Their problem is not insufficient transfers. It is insufficient structural transformation — and that requires a qualitatively different, multi-decade policy toolkit: school quality reform, primary healthcare system strengthening, industrial cluster development, and agricultural value-chain investment of the kind applied by South Korea in the 1960s-70s and China in the 1990s-2000s.

The data to make this diagnosis at the district level already exists across three ministries. The question is whether policymakers will move beyond all-India averages and treat India's poorest states not as laggards on a single national curve, but as distinct structural problems, each demanding its own long-duration prescription.

Data & Methodology
MPI headcount ratios: NFHS-5 (2019-21) actual survey estimates from NITI Aayog National MPI Progress Review 2023 and the NITI Aayog discussion paper 'Multidimensional Poverty in India since 2005-06' (January 2024). 2022-23 projections use compound rates of decline from NFHS-4 to NFHS-5 and are projections, not survey estimates.
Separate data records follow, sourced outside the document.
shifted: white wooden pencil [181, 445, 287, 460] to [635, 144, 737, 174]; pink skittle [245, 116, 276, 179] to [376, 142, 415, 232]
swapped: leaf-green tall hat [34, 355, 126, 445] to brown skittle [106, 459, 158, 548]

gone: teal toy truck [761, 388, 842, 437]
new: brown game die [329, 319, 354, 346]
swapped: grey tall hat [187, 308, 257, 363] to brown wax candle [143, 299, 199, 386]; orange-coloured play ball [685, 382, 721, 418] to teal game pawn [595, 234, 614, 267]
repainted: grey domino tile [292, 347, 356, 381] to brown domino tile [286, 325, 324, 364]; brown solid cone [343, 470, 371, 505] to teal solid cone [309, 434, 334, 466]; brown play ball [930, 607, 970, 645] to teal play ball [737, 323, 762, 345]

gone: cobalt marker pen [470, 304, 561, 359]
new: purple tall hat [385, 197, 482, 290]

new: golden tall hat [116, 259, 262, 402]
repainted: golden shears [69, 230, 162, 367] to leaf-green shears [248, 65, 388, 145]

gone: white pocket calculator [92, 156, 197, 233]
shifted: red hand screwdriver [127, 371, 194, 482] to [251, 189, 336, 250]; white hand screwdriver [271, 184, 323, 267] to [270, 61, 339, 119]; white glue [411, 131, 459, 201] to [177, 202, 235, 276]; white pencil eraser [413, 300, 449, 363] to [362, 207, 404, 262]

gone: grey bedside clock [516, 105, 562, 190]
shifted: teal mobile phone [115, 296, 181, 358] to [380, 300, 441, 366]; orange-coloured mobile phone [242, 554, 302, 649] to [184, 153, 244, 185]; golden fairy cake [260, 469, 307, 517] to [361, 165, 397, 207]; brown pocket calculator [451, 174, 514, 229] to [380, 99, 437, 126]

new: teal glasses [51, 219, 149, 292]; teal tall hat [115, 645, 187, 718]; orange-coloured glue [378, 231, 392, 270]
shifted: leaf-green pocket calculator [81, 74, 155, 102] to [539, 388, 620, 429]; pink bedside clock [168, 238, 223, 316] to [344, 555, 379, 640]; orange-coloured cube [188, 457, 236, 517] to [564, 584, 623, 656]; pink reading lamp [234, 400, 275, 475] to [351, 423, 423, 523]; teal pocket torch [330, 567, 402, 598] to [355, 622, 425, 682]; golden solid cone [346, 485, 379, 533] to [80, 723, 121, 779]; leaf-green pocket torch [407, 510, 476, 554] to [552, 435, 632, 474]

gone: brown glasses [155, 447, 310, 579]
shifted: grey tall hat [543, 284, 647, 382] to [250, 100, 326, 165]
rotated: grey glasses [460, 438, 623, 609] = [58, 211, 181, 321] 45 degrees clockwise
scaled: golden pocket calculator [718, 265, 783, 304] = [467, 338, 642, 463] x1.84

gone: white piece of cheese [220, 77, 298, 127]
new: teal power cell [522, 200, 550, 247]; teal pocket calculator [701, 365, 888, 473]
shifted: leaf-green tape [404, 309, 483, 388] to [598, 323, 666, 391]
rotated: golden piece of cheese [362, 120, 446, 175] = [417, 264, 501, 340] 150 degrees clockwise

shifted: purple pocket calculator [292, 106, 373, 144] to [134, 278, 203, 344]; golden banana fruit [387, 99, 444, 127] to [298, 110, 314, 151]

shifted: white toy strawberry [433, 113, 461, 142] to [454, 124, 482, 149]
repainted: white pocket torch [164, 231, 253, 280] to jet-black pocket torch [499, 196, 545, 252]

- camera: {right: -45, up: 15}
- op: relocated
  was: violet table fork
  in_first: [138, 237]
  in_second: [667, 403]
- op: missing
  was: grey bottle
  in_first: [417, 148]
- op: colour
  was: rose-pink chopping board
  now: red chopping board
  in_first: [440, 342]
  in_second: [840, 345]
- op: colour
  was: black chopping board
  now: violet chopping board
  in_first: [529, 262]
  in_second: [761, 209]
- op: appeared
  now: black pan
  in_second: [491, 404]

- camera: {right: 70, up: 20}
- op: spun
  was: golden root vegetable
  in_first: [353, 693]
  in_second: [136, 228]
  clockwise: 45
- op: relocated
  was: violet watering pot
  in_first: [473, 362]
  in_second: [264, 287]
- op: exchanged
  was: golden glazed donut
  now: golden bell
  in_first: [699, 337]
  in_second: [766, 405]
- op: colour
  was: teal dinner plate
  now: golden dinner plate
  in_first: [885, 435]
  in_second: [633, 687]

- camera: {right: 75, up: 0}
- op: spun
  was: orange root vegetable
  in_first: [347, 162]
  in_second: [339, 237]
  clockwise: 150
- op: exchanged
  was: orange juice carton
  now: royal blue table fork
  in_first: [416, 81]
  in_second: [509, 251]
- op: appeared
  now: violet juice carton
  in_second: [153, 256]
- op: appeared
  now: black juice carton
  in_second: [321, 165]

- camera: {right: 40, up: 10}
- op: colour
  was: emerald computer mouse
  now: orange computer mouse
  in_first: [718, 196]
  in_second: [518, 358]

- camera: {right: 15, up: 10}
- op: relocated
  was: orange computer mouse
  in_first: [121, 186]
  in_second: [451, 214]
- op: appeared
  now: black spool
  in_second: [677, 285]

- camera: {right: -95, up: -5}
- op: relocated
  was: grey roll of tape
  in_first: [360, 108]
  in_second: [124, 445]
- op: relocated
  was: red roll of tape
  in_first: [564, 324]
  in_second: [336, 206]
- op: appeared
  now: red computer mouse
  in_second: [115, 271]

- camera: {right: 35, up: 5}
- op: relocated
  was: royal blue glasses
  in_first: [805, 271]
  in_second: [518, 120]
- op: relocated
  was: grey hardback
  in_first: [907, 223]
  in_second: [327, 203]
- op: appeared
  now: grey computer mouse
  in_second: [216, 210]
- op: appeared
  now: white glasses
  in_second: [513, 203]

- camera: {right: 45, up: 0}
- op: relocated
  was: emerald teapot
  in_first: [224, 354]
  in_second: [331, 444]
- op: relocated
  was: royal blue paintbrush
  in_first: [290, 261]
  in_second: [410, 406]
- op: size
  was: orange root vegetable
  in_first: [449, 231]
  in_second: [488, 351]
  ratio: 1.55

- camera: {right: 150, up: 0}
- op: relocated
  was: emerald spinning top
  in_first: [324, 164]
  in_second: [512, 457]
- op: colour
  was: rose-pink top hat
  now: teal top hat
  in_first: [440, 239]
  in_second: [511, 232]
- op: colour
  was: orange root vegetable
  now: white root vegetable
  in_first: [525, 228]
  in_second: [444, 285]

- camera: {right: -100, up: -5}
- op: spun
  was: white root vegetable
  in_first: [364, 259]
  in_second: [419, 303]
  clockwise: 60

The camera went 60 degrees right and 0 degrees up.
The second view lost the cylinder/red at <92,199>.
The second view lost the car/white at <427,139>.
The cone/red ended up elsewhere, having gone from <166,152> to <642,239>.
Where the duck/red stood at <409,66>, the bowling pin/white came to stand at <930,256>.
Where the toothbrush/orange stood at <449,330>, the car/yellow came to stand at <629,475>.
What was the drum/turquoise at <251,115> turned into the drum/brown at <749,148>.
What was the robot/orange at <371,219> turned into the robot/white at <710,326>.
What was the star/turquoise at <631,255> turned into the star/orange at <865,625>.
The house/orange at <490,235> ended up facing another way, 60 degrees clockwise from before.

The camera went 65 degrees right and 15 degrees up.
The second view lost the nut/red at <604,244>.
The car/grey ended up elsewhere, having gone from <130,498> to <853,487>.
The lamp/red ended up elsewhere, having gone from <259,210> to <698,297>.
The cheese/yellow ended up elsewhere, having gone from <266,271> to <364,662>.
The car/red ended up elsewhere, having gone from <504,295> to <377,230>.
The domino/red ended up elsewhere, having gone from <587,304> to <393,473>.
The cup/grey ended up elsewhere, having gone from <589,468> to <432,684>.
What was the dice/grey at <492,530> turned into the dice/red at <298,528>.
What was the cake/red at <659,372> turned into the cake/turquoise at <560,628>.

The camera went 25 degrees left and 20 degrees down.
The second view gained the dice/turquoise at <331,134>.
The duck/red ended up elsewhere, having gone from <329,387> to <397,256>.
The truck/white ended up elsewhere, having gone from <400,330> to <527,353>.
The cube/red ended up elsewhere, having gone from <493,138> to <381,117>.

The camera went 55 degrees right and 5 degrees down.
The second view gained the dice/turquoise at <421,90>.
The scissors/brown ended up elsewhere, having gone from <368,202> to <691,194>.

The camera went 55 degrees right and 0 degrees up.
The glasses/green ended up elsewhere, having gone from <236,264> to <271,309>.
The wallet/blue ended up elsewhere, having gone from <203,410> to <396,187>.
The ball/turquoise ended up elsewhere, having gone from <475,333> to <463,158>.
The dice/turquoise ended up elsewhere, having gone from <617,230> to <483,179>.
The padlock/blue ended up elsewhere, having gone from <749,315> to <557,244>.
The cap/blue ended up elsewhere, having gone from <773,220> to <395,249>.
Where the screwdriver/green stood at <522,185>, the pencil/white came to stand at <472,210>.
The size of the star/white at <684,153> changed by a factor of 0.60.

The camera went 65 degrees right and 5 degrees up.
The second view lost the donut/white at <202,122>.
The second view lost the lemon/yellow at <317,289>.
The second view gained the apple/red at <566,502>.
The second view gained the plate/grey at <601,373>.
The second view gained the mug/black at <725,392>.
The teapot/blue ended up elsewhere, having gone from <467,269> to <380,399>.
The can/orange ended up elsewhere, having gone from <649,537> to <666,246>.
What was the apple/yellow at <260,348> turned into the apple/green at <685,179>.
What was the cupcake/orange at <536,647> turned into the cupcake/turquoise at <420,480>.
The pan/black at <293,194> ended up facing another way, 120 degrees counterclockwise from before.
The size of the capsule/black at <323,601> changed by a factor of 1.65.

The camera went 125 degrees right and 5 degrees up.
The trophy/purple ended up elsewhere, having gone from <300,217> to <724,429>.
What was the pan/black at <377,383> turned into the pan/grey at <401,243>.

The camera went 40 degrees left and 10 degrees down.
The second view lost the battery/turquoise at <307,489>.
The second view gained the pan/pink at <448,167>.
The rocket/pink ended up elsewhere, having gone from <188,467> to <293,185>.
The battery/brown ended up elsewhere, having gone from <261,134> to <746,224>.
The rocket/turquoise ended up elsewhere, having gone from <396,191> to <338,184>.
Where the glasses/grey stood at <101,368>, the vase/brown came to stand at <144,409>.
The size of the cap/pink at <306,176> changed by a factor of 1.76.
SDG composite scores from SDG India Index 2023-24 (PIB), covering 113 indicators across 16 SDGs (MoSPI National Indicator Framework). NFSA coverage, beneficiary counts, allocation data, and Fair Price Shop numbers from the Ministry of Food & Public Distribution, Food Grain Bulletin January 2026 (Pages 27, 33, 48, 49) — the most current official data available as of March 2026. PMGKAY subsidy figures from the same bulletin (Page 45). The 'Status' classification (Strong/Middle/Laggard) is an editorial synthesis and does not represent an official GoI categorisation. Regional groupings are geographic, not official GoI statistical zones. Economic frameworks cited: Azariadis & Drazen (1990), Banerjee & Duflo (2011), Acemoglu, Johnson & Robinson (2001), North (1990), Krugman (1991), Kaldor (1966).